Entre 1992 e 2015, a revista trimestral teve formato semelhante ao de uma revista científica, sendo uma publicação oficial da Conferência Internacional sobre Enriquecimento Ambiental. Os artigos científicos publicados, até então, não tinham acesso aberto, sendo disponibilizados apenas aos assinantes ou sobre compra online, sendo as vendas revertidas para apoiar oficinas, conferências e aqueles que trabalham cuidando de animais.

Exemplo de artigo publicado na revista entre 1992 e 2015

Com uma história distinta, a The Shape of Enrichment foi reformulada em formato de Blog – temporariamente fora do ar. De acordo com Cristiane Pizzutto – coordenadora do polo regional da Shape no Brasil, “o blog era de acesso mais amplo e possibilitava as pessoas terem mais acesso à informação”. Assim, a transformação para o formato de Blog foi um provável reflexo do fato que o público alvo da revista não ser apenas formado por acadêmicos, mas por “pessoas interessadas em criar enriquecimento para seus animais. Não importa se são tratadores, técnicos, diretores de zoológicos”, exemplifica Cristiane.


Exemplo de artigo publicado no Blog da revista a partir de 2015

Este público mais amplo reflete também o perfil de pessoas que publicam ideias na revista, algumas com um caráter mais científico. “O foco da revista é para técnicos de zoológico, de centros de reabilitação, de centros de triagem, de criadouros conservacionistas. Mas isso não impede uma pessoa que goste e queira fazer um bom enriquecimento ambiental de ler essa revista e se inspirar em ideias que foram bem-sucedidas”, comenta Eliana, que usa a revista.

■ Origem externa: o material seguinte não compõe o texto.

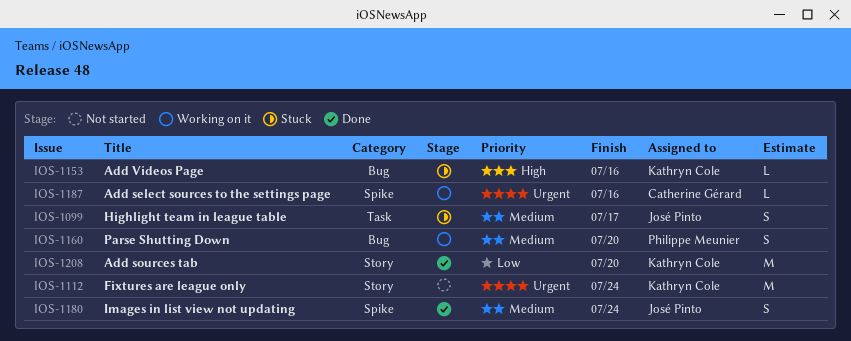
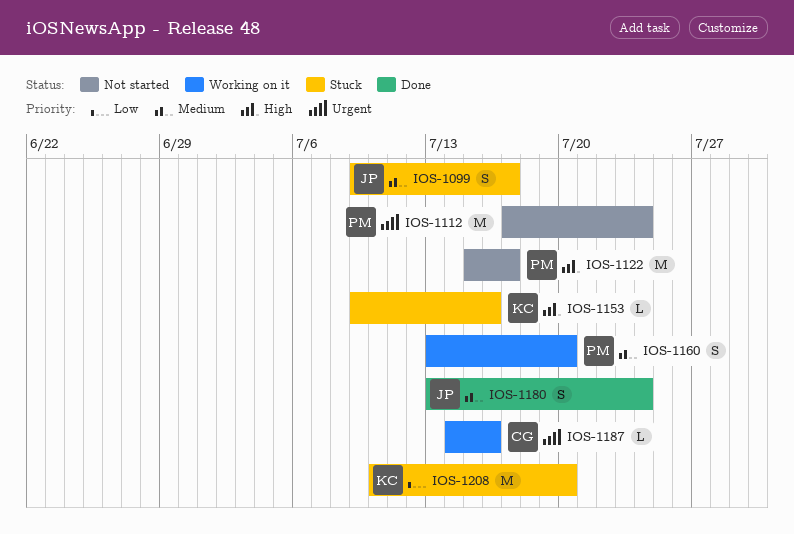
IOS-1112, owner: Kathryn Cole -> Philippe Meunier
IOS-1122: none -> present
IOS-1208, status: Done -> Stuck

O caráter científico que a revista adquiriu nos primeiros anos talvez refletisse também a necessidade do debate ganhar credibilidade, pois ainda hoje, conta Cristiane, algumas pessoas não veem fundamento científico no enriquecimento ambiental. “Parece que você está simplesmente jogando brinquedinhos, fazendo entretenimento com o animal, sem nenhum fundamento técnico-científico”, conta Cristiane.

Nesse cenário, a revista The Shape of Enrichment pode ser compreendida como um veículo híbrido entre revista científica e de divulgação de ciência. “Os artigos publicados na Shape são uma pincelada de cada um. Algumas pessoas que têm um cunho científico se preocupam em publicar com discussão e citações. Mas a revista não coloca isso em momento algum como regra”, pontua Cristiane. Sendo mais científicas ou não, as publicações na revista The Shape of Enrichment inspiram seus leitores com ideias de enriquecimento que podem aplicar para melhorar a qualidade de vida dos animais. “Muitas vezes eu me inspirei em algumas ideias que eu vi na revista e que foram bem-sucedidas em alguns zoológicos e em centros de reabilitação. No meu atual trabalho onde o foco são gatos domésticos, eu me inspiro em enriquecimentos que já vi com felinos e com bons resultados”, finaliza Eliana.

Os autores desta matéria são pós-graduandos no curso de Especialização em Jornalismo Científico do Labjor/UNICAMP e agradecem à Profa. Germana F. Barata pelas sugestões feitas ao longo do texto, seja quanto à forma ou quanto ao conteúdo.